Review by Matthew Stewart, Rogue Strands

Sunday, June 17, 2018
A lot of so-called socially aware poetry falls into the trap of reflecting stereotypes, clichés and a sense of outsiders looking in. In fact, a more personal type of poetry is often more adept at capturing a snapshot of a society at a certain moment. Ben Wilkinson’s first full collection, Way More Than Luck (Seren Books, 2018), is a perfect example.
 
Wilkinson might explicitly be writing about an individual’s experiences in Way More Than Luck, but he’s implicitly portraying the society that surrounds and affects the individual in question. Let’s look at a number of pieces from the book.
 
First of all, there’s contemporary U.K. society’s expectations, doubts and demands regarding the role of a young heterosexual male. Wilkinson begins by homing in on depression, as in “Pal”:
 
“…he’ll be there alright. His smile is a frown.

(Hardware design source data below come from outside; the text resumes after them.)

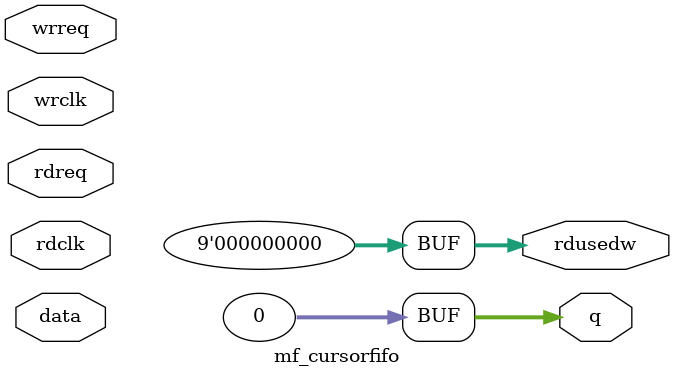
<source format=v>
module mf_cursorfifo(	// file.cleaned.mlir:2:3
  input  [31:0] data,	// file.cleaned.mlir:2:31
  input         rdclk,	// file.cleaned.mlir:2:47
                rdreq,	// file.cleaned.mlir:2:63
                wrclk,	// file.cleaned.mlir:2:79
                wrreq,	// file.cleaned.mlir:2:95
  output [31:0] q,	// file.cleaned.mlir:2:112
  output [8:0]  rdusedw	// file.cleaned.mlir:2:125
);

  assign q = 32'h0;	// file.cleaned.mlir:3:15, :5:5
  assign rdusedw = 9'h0;	// file.cleaned.mlir:4:14, :5:5
endmodule


</source>
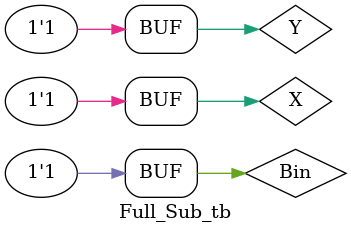
<source format=v>
`timescale 1ns/1ns
`include "Full_Sub.v"



module Full_Sub_tb;
reg X;
reg Y;
reg Bin;
wire D;
wire Bout;

Full_Sub uut(X,Y,Bin,D,Bout);

initial begin
    $dumpfile("Full_Sub_test.vcd");
    $dumpvars(0,Full_Sub_tb);

    X = 0; Y = 0; Bin = 0; #20;
    X = 0; Y = 0; Bin = 1; #20;
    X = 0; Y = 1; Bin = 0; #20;
    X = 0; Y = 1; Bin = 1; #20;
    X = 1; Y = 0; Bin = 0; #20;
    X = 1; Y = 0; Bin = 1; #20;
    X = 1; Y = 1; Bin = 0; #20;
    X = 1; Y = 1; Bin = 1; #20;

    $display("Test Complete");
end

endmodule
</source>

His frown is a scowl. His scowl is the fear
you hoped was long gone. Still here. Still here.”
 
The very title of this poem, and by extension the naming of its beast, is traditionally masculine. The poet is thus not only facing down depression but society’s view of how a man with a pal should act, turning the definition of a “pal” on its head.
 
And then there’s the use of football in poetry, male roles implicit once more, as is the mapping of wider social history alongside the histories of countless families and lives, all filtered through an individual’s perspective. One such example invokes and evokes a child’s first visit to Liverpool F.C. in “This is Anfield”:
 
“…I still remember it like that: the luminous pitch,
echo of the terraces, players floodlit
beneath an October sky. An ordinary game,
solid win, save for one kid looking on in wonder.”
 
This stanza, which brings the poem to a close, is an illustration of Wilkinson’s deft use of line endings and sentence structures, first panning out across the stadium before homing in on the eyes of “one kid”. At this point, the reader is reminded that the scene forms part of a person's story.
 
As the collection moves on, so there are poems with clear political overtones, such as “Building a Brighter, More Secure Future” or pieces that set out to describe a set of physical surroundings with social connotations, as in Byroads, which mentions “hanging baskets…the pub’s carpark…the village shop…the borderline/where post boxes change from red to green…hillside housing estates…”.
 
However, once again, the most affecting poems, those with most powerful social ramifications, are personal in nature. “The Argument” is an excellent piece in this respect. Its final stanza reads as follows:
 
“…And it isn’t that they won’t come though this, but what
the house alone, insidious, is able to articulate. Half-empty
cups on a table. A dust-thick windowsill. A washer spinning
through its final cycle, like a HGV thundering downhill.”
 
The poem in question is taking a specific couple’s argument and layering it with their context. The roles of the man and woman are clearly no longer those that traditional society assigned, while this final stanza also undermines itself on purpose. It starts by stating that only the house itself, internally, can find the right words, while it ends by reaching out beyond the humdrum washer (who put it on?!) to an external and extremely contemporary element, the HGV. The poet’s choice of simile is shocking and mirrors a “thundering” threat.
 
Ben Wilkinson’s first full collection is of the moment. It succeeds in capturing the here-and-now of society via personal involvement instead of rhetorical soapboxes. As a consequence, Way More Than Luck will resonate for years to come.